Without the images, set down each entry exactly.

---------- MATERIAL FOR THIS EXERCISE

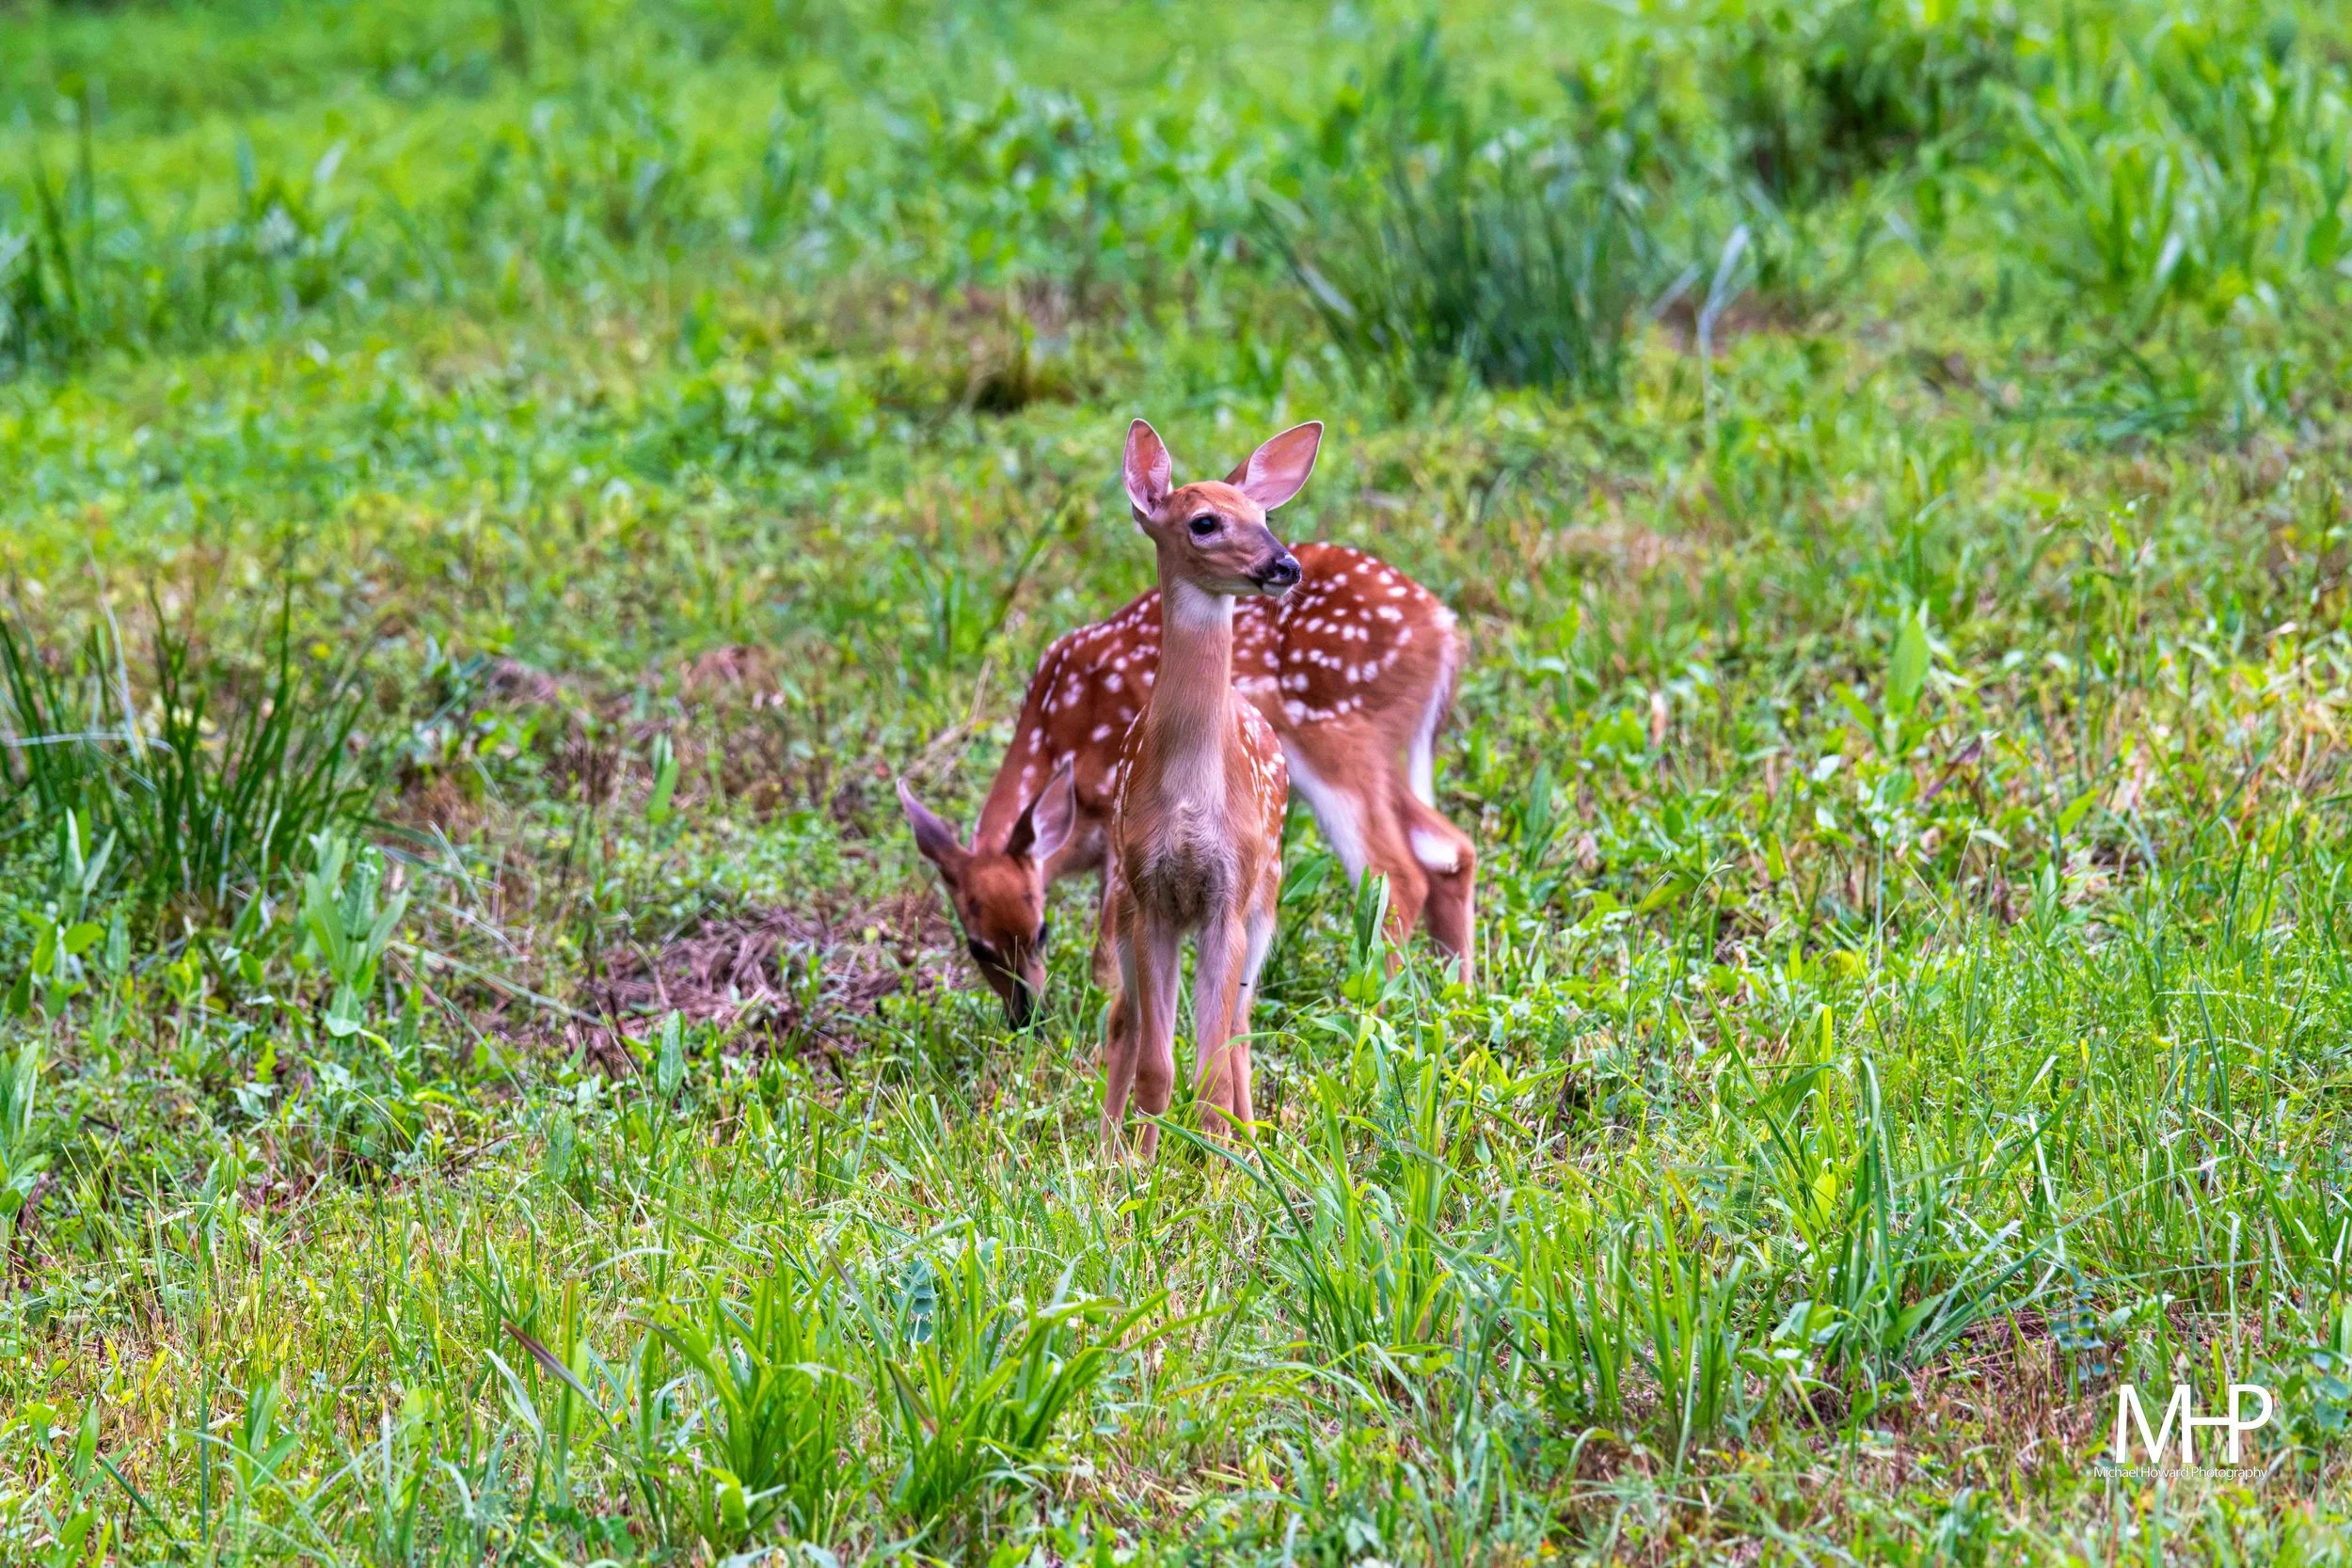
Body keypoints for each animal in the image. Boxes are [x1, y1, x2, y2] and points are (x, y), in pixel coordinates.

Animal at [898, 461, 1476, 1032]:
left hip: (1338, 738)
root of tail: (1446, 629)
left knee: (1398, 871)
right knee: (1450, 849)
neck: (1057, 733)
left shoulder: (1119, 813)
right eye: (977, 946)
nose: (1026, 1017)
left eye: (1040, 931)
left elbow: (1107, 952)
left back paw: (1372, 1010)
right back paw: (1458, 996)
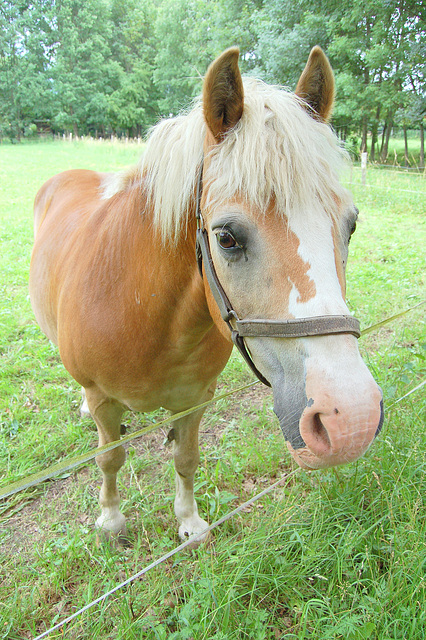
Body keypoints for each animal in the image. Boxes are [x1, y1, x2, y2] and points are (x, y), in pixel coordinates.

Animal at [29, 46, 382, 544]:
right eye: (226, 237)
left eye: (350, 224)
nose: (351, 418)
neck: (143, 310)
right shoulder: (103, 399)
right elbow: (109, 458)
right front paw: (112, 520)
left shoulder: (196, 399)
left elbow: (186, 458)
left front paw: (190, 522)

--------------------

__RESULT__:
Body keypoints for each animal in the image. Boxes are [x1, y1, x2, y2] and points are (x, y), in pixel coordinates.

Animal at [898, 461, 1476, 1032]:
left hip: (1338, 738)
root of tail: (1446, 629)
left knee: (1398, 871)
right knee: (1450, 849)
neck: (1057, 733)
left shoulder: (1119, 813)
right eye: (977, 946)
nose: (1026, 1017)
left eye: (1040, 931)
left elbow: (1107, 952)
left back paw: (1372, 1010)
right back paw: (1458, 996)
Body keypoints for each animal in the image. Boxes are [x1, y1, x2, y2] and points are (x, y), in pixel coordinates.

Animal at [29, 46, 382, 544]:
right eye: (226, 237)
left eye: (350, 224)
nose: (351, 418)
neck: (143, 310)
right shoulder: (103, 399)
right elbow: (109, 458)
right front paw: (112, 520)
left shoulder: (196, 399)
left elbow: (186, 458)
left front paw: (190, 522)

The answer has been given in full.